Data taken from a collection:
***

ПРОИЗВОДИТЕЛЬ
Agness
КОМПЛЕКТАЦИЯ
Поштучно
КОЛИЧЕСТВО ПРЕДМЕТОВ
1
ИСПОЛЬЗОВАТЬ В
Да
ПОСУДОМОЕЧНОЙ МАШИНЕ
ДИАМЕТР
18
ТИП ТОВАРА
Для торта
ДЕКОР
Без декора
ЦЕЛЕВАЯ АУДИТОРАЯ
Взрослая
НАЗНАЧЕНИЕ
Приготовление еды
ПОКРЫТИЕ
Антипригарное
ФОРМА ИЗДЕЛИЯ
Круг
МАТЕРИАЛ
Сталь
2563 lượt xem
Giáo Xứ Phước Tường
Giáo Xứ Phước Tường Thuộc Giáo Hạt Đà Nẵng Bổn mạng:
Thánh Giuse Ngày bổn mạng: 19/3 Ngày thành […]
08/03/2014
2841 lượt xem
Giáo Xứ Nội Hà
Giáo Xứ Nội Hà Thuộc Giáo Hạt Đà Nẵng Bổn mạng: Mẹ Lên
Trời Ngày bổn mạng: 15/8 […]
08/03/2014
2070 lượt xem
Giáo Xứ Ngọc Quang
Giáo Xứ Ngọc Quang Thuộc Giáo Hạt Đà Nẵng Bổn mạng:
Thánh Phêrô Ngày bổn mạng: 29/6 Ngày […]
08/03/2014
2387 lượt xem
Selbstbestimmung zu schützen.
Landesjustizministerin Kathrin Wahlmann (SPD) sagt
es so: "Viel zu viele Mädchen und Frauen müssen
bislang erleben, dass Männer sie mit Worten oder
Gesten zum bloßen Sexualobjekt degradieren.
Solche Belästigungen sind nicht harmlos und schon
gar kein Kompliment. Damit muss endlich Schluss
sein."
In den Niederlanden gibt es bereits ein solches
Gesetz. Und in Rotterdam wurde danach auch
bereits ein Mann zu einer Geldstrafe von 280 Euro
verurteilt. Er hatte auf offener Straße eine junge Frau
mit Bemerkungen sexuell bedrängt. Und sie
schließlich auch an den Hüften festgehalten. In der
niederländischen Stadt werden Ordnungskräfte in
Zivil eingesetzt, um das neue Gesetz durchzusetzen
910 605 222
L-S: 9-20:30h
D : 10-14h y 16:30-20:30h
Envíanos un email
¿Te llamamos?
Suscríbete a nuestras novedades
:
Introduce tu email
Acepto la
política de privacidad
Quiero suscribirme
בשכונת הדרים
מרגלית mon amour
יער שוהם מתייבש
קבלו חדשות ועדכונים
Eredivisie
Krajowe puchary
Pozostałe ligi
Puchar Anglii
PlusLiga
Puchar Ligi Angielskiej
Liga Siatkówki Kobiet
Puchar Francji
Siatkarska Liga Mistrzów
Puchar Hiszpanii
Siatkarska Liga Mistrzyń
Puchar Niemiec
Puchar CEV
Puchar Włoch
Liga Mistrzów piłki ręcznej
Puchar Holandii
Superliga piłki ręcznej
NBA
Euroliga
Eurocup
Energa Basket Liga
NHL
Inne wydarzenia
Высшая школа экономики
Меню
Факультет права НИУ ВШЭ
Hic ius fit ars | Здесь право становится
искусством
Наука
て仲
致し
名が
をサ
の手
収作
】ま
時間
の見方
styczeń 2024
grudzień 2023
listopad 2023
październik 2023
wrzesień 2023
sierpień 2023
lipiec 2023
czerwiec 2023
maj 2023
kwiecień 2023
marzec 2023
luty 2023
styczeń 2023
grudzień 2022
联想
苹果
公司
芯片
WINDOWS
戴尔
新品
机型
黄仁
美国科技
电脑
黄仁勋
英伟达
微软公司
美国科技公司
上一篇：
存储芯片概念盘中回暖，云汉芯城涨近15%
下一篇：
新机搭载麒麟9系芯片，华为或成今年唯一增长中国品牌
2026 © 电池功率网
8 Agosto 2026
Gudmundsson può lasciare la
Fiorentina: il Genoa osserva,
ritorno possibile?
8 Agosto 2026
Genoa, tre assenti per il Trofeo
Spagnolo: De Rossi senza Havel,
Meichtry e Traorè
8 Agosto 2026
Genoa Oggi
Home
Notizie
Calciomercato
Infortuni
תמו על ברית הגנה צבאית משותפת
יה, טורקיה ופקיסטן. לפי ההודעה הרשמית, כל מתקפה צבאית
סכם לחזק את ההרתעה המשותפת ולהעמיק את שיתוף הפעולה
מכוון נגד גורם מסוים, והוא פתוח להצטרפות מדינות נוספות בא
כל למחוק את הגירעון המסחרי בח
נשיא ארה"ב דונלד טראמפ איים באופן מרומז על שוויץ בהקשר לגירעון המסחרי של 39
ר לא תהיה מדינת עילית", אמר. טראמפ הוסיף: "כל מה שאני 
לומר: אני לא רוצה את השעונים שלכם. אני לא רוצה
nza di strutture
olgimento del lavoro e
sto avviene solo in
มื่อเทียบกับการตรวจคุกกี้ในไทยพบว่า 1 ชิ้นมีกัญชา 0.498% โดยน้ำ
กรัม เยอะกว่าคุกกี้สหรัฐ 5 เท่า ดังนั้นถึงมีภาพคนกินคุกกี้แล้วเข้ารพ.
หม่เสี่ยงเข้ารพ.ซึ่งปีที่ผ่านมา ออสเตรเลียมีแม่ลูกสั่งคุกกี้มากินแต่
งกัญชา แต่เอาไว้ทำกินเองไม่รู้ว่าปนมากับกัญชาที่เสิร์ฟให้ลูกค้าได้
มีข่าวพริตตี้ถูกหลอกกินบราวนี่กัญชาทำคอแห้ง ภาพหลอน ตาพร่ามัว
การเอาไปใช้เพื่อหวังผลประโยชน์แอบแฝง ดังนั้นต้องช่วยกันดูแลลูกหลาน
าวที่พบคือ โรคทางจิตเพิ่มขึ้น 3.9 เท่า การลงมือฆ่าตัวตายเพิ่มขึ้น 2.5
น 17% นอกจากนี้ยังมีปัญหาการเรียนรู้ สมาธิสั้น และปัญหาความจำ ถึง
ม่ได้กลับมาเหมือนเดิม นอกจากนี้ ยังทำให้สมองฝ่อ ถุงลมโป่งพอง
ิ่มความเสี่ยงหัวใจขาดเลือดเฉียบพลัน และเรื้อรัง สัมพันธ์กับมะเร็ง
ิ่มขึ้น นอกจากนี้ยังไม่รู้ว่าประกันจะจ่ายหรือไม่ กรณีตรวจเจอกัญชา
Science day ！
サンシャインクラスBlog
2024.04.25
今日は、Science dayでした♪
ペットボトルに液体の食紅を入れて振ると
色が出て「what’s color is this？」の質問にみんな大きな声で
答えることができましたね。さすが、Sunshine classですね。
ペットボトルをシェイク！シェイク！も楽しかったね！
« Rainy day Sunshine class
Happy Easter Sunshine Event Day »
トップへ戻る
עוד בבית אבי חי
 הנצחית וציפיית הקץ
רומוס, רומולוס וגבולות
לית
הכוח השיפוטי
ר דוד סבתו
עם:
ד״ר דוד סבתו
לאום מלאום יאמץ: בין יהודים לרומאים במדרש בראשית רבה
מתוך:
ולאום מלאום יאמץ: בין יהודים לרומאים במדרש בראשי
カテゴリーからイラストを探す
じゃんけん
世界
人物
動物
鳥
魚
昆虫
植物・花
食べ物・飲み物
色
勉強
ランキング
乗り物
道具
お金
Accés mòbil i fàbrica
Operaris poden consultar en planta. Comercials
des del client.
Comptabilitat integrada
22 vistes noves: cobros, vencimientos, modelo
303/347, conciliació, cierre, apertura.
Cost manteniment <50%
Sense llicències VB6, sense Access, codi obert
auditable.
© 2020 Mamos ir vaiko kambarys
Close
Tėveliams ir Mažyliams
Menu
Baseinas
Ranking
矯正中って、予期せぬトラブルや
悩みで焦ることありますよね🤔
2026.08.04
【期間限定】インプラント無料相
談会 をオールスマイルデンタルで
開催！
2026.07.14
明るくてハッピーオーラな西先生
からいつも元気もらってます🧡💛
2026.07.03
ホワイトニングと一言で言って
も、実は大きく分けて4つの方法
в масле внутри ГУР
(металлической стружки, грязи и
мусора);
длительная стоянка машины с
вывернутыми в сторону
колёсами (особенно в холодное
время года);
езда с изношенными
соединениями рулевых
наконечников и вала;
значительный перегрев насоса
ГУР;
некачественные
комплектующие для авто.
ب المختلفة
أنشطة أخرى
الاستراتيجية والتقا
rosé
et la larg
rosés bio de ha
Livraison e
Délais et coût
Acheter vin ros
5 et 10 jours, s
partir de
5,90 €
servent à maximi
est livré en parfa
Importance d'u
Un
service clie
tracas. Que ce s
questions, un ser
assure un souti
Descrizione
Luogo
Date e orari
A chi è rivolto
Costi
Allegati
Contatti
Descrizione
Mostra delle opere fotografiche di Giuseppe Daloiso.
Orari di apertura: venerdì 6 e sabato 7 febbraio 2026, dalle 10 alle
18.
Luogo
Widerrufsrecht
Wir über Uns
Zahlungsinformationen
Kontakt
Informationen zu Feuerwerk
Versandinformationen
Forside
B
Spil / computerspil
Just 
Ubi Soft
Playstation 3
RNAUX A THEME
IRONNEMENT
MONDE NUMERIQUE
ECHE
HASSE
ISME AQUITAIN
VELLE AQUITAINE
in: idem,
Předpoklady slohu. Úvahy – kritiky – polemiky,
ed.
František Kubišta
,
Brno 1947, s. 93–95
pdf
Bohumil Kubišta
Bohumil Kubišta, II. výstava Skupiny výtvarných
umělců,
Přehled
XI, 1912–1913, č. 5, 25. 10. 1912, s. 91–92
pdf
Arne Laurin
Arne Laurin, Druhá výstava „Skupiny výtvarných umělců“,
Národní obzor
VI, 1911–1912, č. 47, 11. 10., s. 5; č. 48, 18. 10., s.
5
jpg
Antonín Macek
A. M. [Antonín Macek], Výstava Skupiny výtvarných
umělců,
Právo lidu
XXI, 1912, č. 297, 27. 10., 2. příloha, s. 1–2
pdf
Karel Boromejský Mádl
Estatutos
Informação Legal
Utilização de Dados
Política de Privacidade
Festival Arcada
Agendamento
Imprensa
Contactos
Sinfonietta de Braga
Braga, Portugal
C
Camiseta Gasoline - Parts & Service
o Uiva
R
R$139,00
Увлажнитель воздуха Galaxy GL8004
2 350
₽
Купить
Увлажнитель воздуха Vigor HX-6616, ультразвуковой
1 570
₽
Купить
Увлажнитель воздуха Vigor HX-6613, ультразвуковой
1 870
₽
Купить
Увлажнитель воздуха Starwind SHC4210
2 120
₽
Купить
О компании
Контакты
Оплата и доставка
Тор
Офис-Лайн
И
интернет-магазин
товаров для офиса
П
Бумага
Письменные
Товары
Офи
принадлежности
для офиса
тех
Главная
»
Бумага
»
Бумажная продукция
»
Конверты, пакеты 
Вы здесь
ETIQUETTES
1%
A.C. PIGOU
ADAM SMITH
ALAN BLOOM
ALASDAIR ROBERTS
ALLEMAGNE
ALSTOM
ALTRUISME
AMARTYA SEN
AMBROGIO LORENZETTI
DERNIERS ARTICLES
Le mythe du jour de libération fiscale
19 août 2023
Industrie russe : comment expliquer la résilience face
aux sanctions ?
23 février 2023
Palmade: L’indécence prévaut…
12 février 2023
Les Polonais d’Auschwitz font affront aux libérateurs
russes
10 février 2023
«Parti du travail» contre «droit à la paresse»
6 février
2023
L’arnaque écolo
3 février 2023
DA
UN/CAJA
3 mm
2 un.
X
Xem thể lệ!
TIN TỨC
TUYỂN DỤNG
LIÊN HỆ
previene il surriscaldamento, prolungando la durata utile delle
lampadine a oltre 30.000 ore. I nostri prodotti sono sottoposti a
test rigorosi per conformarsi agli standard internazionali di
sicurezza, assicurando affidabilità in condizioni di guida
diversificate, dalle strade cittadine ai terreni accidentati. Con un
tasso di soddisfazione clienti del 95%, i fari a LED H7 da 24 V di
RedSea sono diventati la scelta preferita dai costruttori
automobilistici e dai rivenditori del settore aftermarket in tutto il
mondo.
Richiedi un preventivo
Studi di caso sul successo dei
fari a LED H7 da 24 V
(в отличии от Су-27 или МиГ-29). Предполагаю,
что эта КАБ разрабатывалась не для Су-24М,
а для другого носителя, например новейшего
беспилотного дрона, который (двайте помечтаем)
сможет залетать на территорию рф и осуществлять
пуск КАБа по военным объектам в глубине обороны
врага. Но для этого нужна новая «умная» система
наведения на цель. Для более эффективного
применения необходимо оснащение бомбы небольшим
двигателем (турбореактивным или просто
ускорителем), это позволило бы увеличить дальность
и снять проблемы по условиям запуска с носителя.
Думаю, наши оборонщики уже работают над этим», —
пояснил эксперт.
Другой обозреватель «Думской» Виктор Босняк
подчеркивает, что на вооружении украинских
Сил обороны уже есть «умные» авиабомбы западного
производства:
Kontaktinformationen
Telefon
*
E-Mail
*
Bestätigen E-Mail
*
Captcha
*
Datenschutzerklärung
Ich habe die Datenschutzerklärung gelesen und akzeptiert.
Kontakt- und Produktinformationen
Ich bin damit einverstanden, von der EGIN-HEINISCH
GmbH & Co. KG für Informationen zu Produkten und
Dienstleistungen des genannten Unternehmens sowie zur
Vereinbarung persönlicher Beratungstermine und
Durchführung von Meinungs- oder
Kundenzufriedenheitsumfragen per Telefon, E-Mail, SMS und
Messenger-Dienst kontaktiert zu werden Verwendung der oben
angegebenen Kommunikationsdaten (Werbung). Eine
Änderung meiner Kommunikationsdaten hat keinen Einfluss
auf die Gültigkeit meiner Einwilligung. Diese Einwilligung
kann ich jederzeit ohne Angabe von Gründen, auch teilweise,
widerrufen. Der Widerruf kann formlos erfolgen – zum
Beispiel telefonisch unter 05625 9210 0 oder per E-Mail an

***

> How to complete this task
Set down, unchanged, every line of the rows from the very first one through the line that contains "bereits ein Mann", including that line.

> Task response
ПРОИЗВОДИТЕЛЬ
Agness
КОМПЛЕКТАЦИЯ
Поштучно
КОЛИЧЕСТВО ПРЕДМЕТОВ
1
ИСПОЛЬЗОВАТЬ В
Да
ПОСУДОМОЕЧНОЙ МАШИНЕ
ДИАМЕТР
18
ТИП ТОВАРА
Для торта
ДЕКОР
Без декора
ЦЕЛЕВАЯ АУДИТОРАЯ
Взрослая
НАЗНАЧЕНИЕ
Приготовление еды
ПОКРЫТИЕ
Антипригарное
ФОРМА ИЗДЕЛИЯ
Круг
МАТЕРИАЛ
Сталь
2563 lượt xem
Giáo Xứ Phước Tường
Giáo Xứ Phước Tường Thuộc Giáo Hạt Đà Nẵng Bổn mạng:
Thánh Giuse Ngày bổn mạng: 19/3 Ngày thành […]
08/03/2014
2841 lượt xem
Giáo Xứ Nội Hà
Giáo Xứ Nội Hà Thuộc Giáo Hạt Đà Nẵng Bổn mạng: Mẹ Lên
Trời Ngày bổn mạng: 15/8 […]
08/03/2014
2070 lượt xem
Giáo Xứ Ngọc Quang
Giáo Xứ Ngọc Quang Thuộc Giáo Hạt Đà Nẵng Bổn mạng:
Thánh Phêrô Ngày bổn mạng: 29/6 Ngày […]
08/03/2014
2387 lượt xem
Selbstbestimmung zu schützen.
Landesjustizministerin Kathrin Wahlmann (SPD) sagt
es so: "Viel zu viele Mädchen und Frauen müssen
bislang erleben, dass Männer sie mit Worten oder
Gesten zum bloßen Sexualobjekt degradieren.
Solche Belästigungen sind nicht harmlos und schon
gar kein Kompliment. Damit muss endlich Schluss
sein."
In den Niederlanden gibt es bereits ein solches
Gesetz. Und in Rotterdam wurde danach auch
bereits ein Mann zu einer Geldstrafe von 280 Euro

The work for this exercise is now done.